PPA: Preference Profiling Attack Against Federated Learning
This work addresses privacy risks for users in federated learning systems, particularly in commercial and social network applications, by revealing a novel attack method that is not incremental but introduces a new type of threat.
The paper tackles the problem of privacy leakage in federated learning by proposing a new inference attack called Preference Profiling Attack (PPA), which accurately profiles users' private preferences from their local datasets, achieving up to 98% top-1 attack accuracy on benchmark datasets.
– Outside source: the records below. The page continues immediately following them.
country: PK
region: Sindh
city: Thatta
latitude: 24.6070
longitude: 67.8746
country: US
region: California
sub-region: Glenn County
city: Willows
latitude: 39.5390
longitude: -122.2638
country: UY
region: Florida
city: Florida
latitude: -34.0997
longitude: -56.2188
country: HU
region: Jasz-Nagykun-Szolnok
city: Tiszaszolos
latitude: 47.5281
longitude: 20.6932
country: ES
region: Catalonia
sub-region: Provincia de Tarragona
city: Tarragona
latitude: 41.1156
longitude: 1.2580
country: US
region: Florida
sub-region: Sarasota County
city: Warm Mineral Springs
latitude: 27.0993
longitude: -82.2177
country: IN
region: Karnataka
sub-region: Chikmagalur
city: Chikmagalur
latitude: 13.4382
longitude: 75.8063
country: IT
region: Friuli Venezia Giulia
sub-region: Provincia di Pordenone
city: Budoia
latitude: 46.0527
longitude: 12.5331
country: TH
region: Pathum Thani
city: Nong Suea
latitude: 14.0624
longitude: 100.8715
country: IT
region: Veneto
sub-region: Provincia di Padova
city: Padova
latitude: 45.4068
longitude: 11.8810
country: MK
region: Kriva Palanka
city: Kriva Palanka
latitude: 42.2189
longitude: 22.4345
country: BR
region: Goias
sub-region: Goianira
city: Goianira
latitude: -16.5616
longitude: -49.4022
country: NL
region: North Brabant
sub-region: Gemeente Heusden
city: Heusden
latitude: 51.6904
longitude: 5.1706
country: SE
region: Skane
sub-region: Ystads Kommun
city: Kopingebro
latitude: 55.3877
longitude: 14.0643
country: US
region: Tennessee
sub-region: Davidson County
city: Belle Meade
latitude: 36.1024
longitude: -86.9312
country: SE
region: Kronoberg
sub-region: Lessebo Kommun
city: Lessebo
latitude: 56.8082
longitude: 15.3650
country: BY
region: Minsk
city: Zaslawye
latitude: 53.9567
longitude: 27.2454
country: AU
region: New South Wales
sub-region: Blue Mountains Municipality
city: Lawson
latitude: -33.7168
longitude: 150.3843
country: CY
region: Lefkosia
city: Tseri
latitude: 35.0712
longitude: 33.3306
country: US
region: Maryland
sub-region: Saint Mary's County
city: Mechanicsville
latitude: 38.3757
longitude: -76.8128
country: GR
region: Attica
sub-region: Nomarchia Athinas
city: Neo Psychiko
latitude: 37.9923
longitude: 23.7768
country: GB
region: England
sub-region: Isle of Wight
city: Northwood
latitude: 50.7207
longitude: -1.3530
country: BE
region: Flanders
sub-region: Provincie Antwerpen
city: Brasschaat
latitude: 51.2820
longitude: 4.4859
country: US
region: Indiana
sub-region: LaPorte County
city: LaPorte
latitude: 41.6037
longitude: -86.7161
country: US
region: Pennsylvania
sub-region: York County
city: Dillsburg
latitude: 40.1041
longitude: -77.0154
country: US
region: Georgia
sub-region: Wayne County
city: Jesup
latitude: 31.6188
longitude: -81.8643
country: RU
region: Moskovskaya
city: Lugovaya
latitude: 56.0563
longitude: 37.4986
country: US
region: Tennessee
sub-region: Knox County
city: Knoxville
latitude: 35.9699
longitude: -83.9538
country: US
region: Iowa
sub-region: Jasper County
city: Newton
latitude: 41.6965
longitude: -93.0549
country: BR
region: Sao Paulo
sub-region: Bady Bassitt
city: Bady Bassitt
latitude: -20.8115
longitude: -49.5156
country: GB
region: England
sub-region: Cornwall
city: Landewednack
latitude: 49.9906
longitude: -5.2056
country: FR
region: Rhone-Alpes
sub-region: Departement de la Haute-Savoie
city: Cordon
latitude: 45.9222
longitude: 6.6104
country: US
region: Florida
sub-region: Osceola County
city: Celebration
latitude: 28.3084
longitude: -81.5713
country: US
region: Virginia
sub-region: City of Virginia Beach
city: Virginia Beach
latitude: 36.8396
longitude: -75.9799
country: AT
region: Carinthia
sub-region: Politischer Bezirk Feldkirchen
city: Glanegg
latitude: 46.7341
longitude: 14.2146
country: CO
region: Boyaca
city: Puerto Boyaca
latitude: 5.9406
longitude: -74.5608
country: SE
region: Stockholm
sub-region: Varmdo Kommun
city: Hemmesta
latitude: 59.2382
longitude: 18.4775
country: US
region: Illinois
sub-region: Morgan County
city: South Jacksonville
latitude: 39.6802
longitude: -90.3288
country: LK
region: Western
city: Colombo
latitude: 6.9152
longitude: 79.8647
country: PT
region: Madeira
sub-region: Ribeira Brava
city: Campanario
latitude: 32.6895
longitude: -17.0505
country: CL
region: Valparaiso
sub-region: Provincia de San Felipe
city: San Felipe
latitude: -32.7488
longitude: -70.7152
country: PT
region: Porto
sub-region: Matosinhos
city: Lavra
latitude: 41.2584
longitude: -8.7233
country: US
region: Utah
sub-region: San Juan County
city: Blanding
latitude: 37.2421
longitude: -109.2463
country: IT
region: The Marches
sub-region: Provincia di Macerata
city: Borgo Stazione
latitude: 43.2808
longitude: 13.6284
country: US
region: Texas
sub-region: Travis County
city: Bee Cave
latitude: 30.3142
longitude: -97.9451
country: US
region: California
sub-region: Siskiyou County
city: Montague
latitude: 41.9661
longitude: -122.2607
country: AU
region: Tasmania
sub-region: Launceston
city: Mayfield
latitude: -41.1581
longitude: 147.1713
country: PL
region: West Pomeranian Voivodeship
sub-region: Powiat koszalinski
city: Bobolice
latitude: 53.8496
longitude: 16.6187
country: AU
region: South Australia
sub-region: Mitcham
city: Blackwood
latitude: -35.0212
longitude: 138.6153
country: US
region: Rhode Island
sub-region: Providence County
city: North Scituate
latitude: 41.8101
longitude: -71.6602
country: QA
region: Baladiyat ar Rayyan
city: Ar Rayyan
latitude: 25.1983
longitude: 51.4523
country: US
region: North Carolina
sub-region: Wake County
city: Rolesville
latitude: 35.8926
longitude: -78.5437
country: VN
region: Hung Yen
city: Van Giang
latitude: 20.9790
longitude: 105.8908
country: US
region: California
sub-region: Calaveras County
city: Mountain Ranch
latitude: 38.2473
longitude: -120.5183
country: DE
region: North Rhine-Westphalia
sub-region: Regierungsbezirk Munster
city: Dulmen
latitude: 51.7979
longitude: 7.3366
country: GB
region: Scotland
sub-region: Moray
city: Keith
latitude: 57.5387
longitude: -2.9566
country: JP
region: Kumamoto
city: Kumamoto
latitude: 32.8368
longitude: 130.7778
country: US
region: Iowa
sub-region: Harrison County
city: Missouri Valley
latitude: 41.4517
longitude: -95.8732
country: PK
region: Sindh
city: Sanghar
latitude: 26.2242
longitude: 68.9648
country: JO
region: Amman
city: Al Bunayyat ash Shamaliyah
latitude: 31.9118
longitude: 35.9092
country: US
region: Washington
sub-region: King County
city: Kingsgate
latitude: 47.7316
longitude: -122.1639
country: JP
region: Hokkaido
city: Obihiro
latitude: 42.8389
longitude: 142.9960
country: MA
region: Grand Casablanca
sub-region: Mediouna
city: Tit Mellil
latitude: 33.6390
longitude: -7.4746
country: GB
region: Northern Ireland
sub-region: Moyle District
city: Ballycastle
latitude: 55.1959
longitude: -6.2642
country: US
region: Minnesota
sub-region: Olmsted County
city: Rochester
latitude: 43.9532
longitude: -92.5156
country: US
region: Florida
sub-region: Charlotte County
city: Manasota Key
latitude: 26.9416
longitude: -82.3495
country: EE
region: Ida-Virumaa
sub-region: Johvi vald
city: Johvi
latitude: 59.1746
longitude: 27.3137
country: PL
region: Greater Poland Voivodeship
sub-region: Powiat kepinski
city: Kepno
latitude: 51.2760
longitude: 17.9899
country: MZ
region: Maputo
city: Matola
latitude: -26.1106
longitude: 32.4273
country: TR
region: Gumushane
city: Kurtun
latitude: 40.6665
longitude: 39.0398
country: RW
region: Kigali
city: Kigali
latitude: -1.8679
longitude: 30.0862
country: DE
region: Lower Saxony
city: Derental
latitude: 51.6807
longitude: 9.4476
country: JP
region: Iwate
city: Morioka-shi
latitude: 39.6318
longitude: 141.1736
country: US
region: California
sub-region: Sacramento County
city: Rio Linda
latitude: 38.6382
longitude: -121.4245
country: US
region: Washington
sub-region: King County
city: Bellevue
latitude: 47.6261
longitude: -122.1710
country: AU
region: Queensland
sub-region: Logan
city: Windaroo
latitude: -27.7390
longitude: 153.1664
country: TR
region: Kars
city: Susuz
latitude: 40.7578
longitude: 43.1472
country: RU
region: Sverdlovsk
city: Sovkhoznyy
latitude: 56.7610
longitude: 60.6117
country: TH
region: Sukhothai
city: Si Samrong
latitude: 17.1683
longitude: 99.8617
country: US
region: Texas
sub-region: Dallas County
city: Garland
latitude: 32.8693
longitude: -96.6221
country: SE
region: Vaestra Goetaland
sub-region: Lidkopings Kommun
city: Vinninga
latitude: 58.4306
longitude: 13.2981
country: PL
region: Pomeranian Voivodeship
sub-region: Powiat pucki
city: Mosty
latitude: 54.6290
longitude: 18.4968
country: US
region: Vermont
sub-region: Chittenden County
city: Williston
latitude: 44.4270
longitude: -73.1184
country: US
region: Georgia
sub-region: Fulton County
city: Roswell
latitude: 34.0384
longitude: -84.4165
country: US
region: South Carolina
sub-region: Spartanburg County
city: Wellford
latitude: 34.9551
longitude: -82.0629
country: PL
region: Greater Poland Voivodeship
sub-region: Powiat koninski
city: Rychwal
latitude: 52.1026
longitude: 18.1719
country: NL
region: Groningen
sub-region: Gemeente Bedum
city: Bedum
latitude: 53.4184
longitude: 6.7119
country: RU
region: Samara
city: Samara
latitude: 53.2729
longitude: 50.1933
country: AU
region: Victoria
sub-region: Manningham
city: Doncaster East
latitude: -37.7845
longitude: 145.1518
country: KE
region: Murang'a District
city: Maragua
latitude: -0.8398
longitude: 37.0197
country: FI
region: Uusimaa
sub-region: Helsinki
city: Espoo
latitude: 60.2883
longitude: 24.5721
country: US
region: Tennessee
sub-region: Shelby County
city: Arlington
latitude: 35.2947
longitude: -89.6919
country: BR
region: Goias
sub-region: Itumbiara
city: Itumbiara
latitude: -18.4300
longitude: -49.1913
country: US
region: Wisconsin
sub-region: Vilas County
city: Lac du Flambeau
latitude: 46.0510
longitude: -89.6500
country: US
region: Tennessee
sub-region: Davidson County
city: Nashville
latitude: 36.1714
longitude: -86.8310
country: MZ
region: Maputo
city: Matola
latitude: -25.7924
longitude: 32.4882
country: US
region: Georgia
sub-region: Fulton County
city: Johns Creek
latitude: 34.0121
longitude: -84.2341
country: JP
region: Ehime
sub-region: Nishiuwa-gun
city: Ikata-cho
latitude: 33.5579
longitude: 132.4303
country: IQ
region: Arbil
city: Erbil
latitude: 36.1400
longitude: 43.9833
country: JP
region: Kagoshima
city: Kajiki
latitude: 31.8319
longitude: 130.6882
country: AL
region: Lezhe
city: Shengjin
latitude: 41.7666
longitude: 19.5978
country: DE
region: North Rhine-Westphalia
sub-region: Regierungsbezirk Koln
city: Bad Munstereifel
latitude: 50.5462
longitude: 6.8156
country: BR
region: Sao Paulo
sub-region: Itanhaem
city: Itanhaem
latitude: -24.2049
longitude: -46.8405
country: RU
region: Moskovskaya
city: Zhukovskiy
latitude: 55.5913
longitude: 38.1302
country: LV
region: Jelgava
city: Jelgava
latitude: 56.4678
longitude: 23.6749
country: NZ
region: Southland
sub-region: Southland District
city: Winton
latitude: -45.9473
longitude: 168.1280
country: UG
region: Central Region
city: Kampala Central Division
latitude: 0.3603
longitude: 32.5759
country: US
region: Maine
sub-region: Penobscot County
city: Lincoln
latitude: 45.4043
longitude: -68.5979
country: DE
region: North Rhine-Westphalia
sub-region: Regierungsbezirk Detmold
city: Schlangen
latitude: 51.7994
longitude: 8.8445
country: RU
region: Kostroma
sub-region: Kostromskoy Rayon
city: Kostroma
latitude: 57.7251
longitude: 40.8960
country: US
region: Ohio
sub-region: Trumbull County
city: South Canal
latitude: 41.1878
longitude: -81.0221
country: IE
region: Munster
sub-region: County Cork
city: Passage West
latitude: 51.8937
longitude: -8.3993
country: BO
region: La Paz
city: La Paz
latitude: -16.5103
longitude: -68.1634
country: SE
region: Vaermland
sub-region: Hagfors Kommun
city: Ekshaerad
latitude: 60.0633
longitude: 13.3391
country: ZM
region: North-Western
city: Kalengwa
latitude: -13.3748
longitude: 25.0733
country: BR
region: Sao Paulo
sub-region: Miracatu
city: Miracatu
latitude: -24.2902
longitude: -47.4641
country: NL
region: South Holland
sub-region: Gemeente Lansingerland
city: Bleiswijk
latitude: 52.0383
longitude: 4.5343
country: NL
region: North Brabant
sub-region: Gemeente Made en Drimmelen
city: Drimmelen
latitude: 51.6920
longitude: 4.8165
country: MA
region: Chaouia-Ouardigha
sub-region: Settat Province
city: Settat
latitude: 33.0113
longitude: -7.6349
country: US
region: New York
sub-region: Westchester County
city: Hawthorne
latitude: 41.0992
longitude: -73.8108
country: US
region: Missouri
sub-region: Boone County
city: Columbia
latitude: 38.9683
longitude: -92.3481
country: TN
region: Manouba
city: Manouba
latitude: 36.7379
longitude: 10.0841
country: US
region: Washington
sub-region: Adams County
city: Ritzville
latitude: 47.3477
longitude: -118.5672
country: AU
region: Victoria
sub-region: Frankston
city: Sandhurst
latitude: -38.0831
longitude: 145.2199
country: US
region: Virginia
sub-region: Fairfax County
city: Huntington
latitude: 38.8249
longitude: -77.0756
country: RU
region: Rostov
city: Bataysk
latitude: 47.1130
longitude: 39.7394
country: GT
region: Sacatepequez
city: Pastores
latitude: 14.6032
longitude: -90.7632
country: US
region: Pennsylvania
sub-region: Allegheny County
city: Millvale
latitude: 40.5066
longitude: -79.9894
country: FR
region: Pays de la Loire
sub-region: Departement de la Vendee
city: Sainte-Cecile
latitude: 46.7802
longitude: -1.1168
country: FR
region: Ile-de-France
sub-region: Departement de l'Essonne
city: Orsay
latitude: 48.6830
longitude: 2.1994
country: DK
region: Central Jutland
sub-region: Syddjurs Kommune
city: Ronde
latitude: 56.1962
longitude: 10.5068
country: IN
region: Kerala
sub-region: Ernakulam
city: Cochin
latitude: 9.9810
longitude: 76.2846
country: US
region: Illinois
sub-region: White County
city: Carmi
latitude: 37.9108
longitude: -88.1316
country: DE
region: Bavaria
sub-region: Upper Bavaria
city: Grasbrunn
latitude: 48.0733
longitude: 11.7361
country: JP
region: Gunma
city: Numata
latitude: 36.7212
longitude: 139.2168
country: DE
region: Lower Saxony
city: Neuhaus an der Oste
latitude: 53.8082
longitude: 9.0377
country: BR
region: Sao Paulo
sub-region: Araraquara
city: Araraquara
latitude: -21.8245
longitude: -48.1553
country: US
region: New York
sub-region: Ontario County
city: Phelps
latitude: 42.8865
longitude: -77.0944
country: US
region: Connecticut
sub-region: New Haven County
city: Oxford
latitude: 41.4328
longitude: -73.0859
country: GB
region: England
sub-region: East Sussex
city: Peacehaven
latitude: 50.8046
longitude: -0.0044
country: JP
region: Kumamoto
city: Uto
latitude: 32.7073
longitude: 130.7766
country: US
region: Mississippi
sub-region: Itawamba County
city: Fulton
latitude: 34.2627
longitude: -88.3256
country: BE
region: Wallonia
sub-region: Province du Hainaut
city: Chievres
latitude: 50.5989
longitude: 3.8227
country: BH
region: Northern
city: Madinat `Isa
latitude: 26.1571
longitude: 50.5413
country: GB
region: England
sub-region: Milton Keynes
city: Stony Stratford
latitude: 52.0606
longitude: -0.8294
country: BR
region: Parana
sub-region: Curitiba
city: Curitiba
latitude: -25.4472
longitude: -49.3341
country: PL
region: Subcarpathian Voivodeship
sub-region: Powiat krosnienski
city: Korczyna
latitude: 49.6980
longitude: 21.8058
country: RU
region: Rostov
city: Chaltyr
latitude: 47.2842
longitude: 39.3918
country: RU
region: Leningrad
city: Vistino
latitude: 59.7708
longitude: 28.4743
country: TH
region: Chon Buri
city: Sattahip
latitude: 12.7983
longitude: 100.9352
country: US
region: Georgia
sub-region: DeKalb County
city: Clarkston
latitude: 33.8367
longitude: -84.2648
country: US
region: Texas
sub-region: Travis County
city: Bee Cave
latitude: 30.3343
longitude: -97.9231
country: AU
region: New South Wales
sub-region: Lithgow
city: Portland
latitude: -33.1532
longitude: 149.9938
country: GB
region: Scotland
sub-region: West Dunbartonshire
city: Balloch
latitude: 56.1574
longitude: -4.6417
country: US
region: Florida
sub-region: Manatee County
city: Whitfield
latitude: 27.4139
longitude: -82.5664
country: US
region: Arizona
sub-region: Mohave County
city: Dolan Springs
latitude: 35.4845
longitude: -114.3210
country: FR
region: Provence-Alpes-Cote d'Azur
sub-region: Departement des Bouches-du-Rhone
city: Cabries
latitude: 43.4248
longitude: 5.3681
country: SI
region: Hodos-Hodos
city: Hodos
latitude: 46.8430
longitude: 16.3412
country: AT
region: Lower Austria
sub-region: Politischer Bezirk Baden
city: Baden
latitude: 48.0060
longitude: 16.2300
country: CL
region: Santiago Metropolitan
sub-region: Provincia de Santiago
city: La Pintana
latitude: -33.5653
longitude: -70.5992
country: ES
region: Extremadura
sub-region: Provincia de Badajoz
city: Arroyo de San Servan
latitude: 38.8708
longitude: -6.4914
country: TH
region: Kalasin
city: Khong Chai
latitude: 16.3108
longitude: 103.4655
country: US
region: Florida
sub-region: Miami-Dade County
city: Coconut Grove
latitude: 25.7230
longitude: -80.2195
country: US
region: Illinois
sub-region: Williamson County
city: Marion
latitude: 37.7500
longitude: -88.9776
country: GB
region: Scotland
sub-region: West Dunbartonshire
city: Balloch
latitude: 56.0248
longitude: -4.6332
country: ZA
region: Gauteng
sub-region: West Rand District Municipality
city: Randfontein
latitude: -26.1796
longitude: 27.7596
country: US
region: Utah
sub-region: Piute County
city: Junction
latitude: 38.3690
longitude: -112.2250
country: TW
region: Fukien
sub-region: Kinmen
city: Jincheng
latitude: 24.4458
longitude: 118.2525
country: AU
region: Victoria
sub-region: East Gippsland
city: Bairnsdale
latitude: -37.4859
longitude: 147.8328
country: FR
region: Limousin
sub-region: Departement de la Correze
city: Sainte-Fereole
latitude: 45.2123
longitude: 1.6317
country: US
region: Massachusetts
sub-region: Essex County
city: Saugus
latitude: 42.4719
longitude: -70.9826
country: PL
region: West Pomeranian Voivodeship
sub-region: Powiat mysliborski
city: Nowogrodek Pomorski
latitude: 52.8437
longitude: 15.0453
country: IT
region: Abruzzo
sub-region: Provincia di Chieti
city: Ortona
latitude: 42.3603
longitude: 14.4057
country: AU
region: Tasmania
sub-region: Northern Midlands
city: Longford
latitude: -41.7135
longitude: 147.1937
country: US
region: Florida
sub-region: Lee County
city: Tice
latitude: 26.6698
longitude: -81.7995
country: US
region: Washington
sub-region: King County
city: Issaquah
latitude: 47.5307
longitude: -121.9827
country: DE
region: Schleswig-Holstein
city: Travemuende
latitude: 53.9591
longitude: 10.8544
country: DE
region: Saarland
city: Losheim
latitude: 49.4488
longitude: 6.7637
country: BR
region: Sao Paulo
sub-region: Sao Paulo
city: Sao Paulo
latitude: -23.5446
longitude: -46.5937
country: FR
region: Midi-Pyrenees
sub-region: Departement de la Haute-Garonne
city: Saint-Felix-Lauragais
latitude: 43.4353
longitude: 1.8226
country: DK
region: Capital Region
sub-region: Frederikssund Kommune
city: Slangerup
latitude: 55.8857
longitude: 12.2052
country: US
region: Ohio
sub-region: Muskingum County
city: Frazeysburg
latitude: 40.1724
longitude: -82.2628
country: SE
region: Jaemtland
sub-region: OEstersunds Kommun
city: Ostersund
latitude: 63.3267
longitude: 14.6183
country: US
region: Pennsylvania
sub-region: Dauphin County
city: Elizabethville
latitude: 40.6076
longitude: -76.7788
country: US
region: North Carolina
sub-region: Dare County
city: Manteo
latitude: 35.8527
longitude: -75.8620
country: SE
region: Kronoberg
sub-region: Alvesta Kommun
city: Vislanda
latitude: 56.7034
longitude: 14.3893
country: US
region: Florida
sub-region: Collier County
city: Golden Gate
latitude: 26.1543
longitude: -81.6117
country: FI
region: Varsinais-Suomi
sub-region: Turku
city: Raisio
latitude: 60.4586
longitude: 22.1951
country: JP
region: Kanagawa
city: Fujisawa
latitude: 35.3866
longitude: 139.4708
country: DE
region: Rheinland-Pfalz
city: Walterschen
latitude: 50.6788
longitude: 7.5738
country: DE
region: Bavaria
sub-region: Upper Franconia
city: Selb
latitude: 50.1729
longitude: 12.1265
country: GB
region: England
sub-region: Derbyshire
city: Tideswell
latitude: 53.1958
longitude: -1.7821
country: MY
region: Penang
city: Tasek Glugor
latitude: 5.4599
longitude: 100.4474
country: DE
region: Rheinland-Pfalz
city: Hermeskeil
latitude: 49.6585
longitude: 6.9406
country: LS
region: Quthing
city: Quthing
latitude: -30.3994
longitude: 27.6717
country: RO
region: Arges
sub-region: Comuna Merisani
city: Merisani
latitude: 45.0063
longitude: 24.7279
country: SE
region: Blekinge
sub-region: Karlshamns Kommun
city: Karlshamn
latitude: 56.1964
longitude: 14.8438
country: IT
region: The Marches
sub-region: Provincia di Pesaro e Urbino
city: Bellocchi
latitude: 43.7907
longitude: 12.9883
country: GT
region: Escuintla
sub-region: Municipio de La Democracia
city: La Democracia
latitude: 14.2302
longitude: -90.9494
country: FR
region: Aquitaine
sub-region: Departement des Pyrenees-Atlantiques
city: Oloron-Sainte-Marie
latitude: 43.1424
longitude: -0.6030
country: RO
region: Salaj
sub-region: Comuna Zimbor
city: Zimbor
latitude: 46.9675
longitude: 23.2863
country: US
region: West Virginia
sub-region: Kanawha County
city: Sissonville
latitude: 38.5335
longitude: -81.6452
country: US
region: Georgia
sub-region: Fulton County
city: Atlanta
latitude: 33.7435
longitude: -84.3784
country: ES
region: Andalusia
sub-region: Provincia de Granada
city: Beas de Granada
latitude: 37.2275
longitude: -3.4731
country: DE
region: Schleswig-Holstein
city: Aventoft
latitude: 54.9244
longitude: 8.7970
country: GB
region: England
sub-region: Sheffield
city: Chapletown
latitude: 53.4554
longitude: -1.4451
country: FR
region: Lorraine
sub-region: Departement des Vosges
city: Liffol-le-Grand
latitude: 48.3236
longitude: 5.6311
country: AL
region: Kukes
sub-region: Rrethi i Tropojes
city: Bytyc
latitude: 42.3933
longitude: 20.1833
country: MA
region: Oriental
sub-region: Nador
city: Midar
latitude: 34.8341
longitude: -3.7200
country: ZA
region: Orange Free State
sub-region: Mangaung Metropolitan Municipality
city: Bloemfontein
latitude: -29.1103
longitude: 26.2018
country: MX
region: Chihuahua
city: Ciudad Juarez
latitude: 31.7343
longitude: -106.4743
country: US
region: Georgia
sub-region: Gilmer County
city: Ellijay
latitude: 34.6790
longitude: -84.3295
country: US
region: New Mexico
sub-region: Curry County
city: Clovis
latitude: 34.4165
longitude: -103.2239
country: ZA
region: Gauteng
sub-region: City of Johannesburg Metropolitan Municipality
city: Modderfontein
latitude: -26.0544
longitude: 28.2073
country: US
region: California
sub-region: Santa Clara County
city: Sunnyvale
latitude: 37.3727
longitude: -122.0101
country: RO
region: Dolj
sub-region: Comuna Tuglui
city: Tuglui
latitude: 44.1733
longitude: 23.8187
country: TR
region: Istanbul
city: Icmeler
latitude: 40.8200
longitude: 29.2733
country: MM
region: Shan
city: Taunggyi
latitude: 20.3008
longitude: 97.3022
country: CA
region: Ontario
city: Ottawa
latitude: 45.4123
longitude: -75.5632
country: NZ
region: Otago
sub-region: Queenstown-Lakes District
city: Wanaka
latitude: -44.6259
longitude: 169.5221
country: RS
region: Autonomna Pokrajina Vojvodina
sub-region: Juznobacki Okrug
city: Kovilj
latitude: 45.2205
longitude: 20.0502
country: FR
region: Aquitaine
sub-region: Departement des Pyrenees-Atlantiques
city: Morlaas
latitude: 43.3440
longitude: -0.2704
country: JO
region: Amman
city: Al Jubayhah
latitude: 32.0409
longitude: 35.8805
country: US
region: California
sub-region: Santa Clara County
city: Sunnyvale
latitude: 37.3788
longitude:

Federated learning (FL) trains a global model across a number of decentralized users, each with a local dataset. Compared to traditional centralized learning, FL does not require direct access to local datasets and thus aims to mitigate data privacy concerns. However, data privacy leakage in FL still exists due to inference attacks, including membership inference, property inference, and data inversion. In this work, we propose a new type of privacy inference attack, coined Preference Profiling Attack (PPA), that accurately profiles the private preferences of a local user, e.g., most liked (disliked) items from the client's online shopping and most common expressions from the user's selfies. In general, PPA can profile top-k (i.e., k = 1, 2, 3 and k = 1 in particular) preferences contingent on the local client (user)'s characteristics. Our key insight is that the gradient variation of a local user's model has a distinguishable sensitivity to the sample proportion of a given class, especially the majority (minority) class. By observing a user model's gradient sensitivity to a class, PPA can profile the sample proportion of the class in the user's local dataset, and thus the user's preference of the class is exposed. The inherent statistical heterogeneity of FL further facilitates PPA. We have extensively evaluated the PPA's effectiveness using four datasets (MNIST, CIFAR10, RAF-DB and Products-10K). Our results show that PPA achieves 90% and 98% top-1 attack accuracy to the MNIST and CIFAR10, respectively. More importantly, in real-world commercial scenarios of shopping (i.e., Products-10K) and social network (i.e., RAF-DB), PPA gains a top-1 attack accuracy of 78% in the former case to infer the most ordered items (i.e., as a commercial competitor), and 88% in the latter case to infer a victim user's most often facial expressions, e.g., disgusted.